The Government's measures to reduce the level of unemployment are intended to benefit men and women alike.

That is not a very communicative reply. Is my hon. Friend aware that there are about 1 million women unemployed, although only about one-third bother to register as unemployed? Does he accept that many women wish to work and that many have to work to meet the problems of inflation? Is he further aware that in connection with the Job Creation Programme, which is supposed to cater for young people of both sexes, it has been found that so far very few schemes cater for girls. Will he look at the prospects for both girls and women in job creation schemes?

I shall try to be more communicative to my hon. Friend. I accept her analysis about the needs of working women, particularly in terms of keeping pace with inflation. I do not want to minimise the problem, but if we look at the figures it appears that women's employment has suffered less than men's during the present recession, particularly if we take into account the extra number of women coming on to the register and the increased inclination by women to register.

On my hon. Friend's second point, about the Job Creation Programme, it is true that about 75 per cent. of the jobs involved have gone to male workers, but this is a question very much of local initiative, and many of these jobs are for manual workers. Nevertheless, we shall look at the matter. I should add that the work experience programme has placed about four women to every three men.

→ Action item a: From the exchange on unemployment, list every quantity that is introduced by the word "about".

→ Supplied data:
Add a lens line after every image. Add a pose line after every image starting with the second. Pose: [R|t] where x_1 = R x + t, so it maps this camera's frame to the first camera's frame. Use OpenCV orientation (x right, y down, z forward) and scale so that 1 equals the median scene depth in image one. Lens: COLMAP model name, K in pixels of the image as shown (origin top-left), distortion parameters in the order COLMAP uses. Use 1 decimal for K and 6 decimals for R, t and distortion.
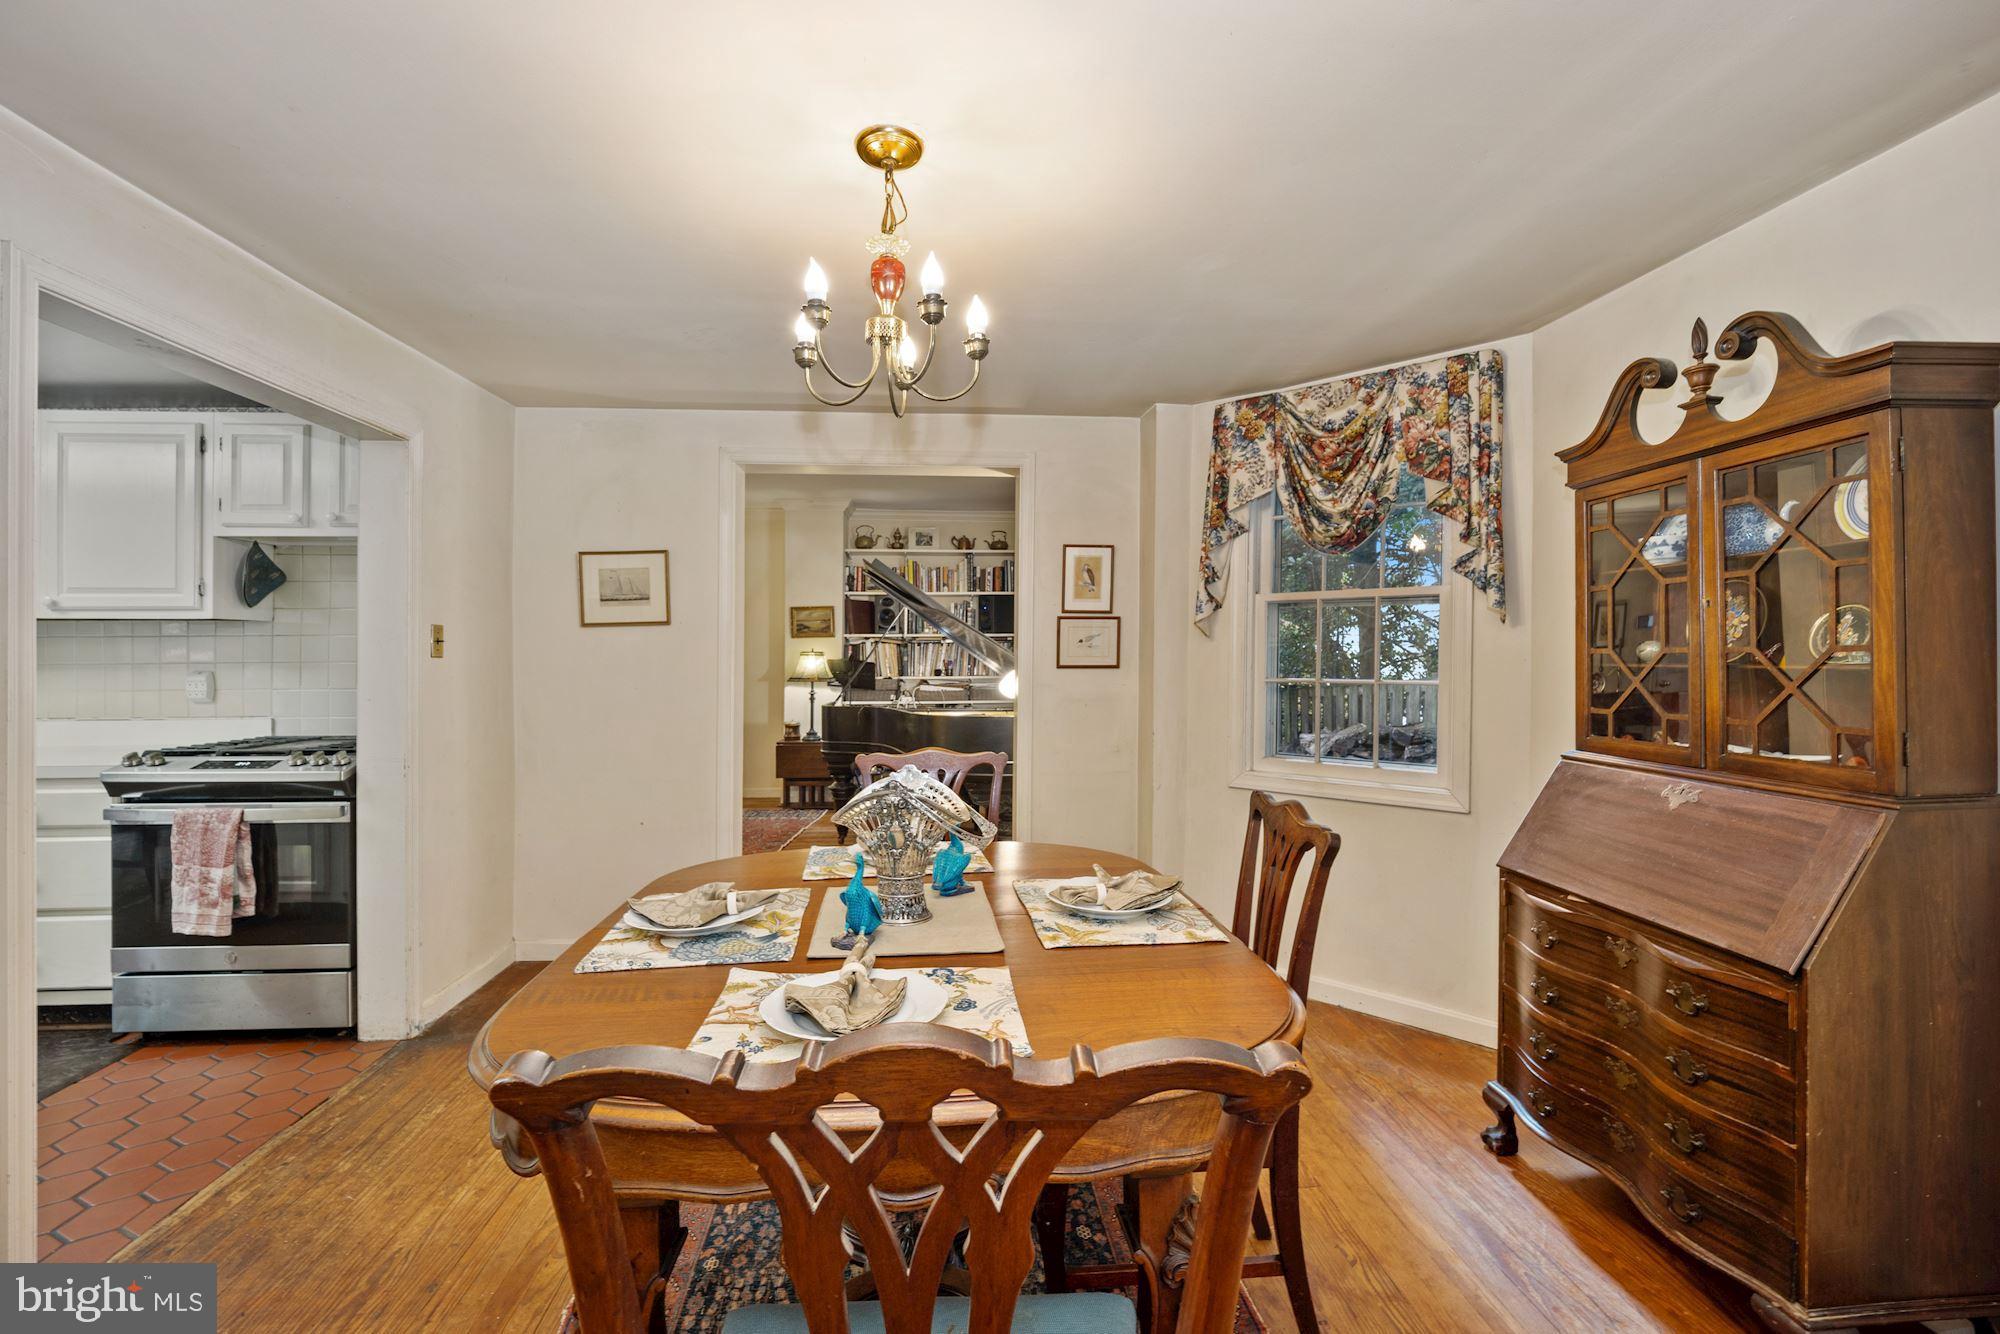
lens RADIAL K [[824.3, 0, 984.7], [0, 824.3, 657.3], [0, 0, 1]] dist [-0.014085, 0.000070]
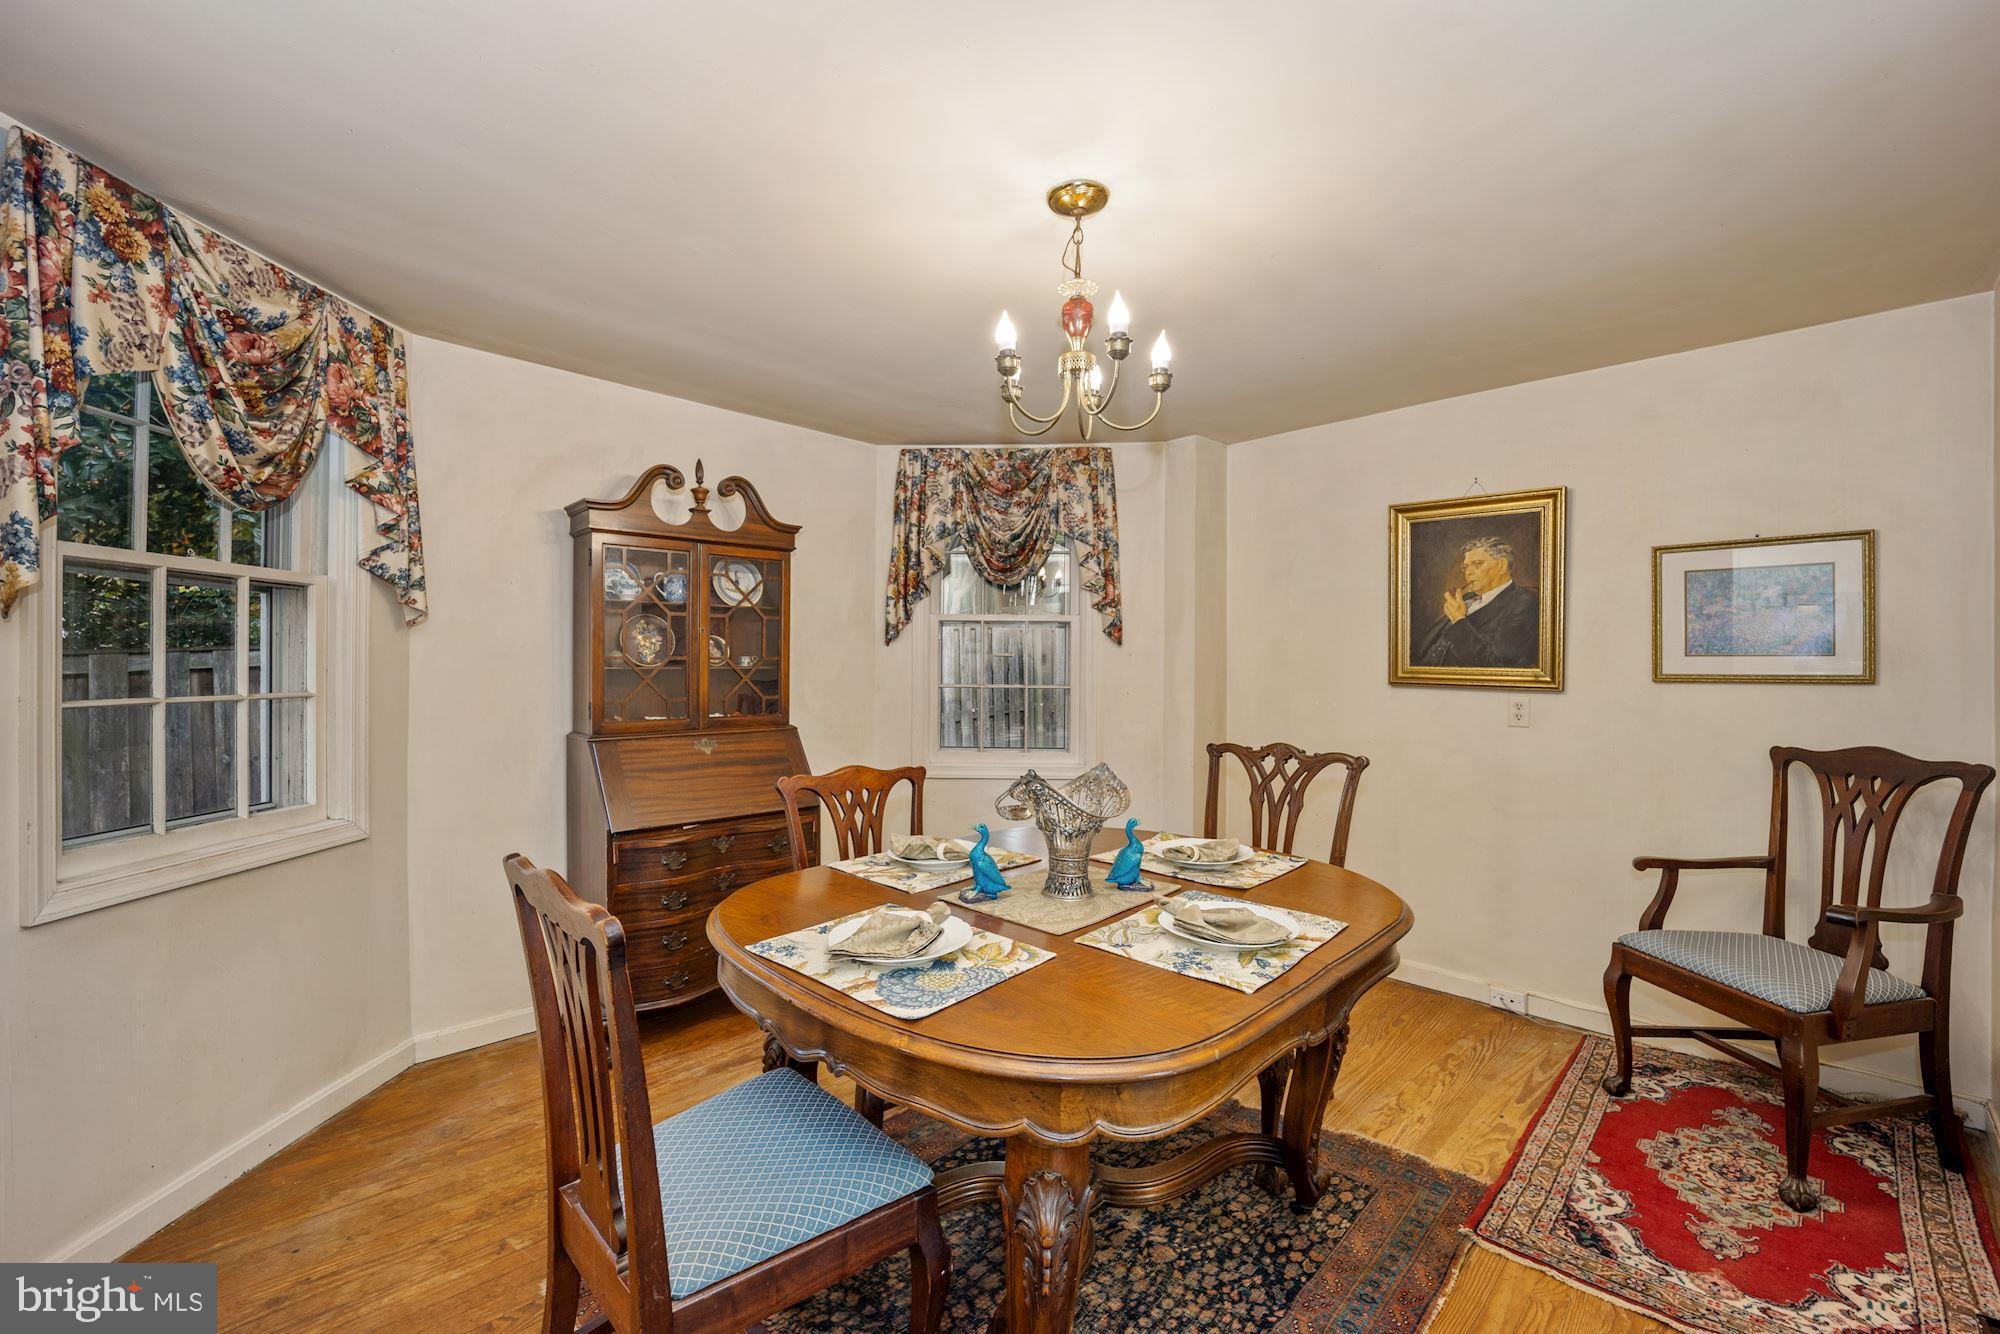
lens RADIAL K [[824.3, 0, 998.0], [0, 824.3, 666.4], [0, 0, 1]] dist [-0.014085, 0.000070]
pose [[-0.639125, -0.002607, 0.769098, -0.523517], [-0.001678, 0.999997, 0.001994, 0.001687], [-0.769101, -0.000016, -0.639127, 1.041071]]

→ Action item b: Return the records from their start through the line containing "666.4], [0, 0, 1]] dist [-0.014085, 0.000070]", both included, and leave the pictures out.

→ Exercise result a:
- about 1 million (women unemployed)
- about one-third (who register as unemployed)
- about 75 per cent. (of Job Creation Programme jobs that have gone to male workers)
- about four women to every three men (placed by the work experience programme)

→ Exercise result b:
Add a lens line after every image. Add a pose line after every image starting with the second. Pose: [R|t] where x_1 = R x + t, so it maps this camera's frame to the first camera's frame. Use OpenCV orientation (x right, y down, z forward) and scale so that 1 equals the median scene depth in image one. Lens: COLMAP model name, K in pixels of the image as shown (origin top-left), distortion parameters in the order COLMAP uses. Use 1 decimal for K and 6 decimals for R, t and distortion.
lens RADIAL K [[824.3, 0, 984.7], [0, 824.3, 657.3], [0, 0, 1]] dist [-0.014085, 0.000070]
lens RADIAL K [[824.3, 0, 998.0], [0, 824.3, 666.4], [0, 0, 1]] dist [-0.014085, 0.000070]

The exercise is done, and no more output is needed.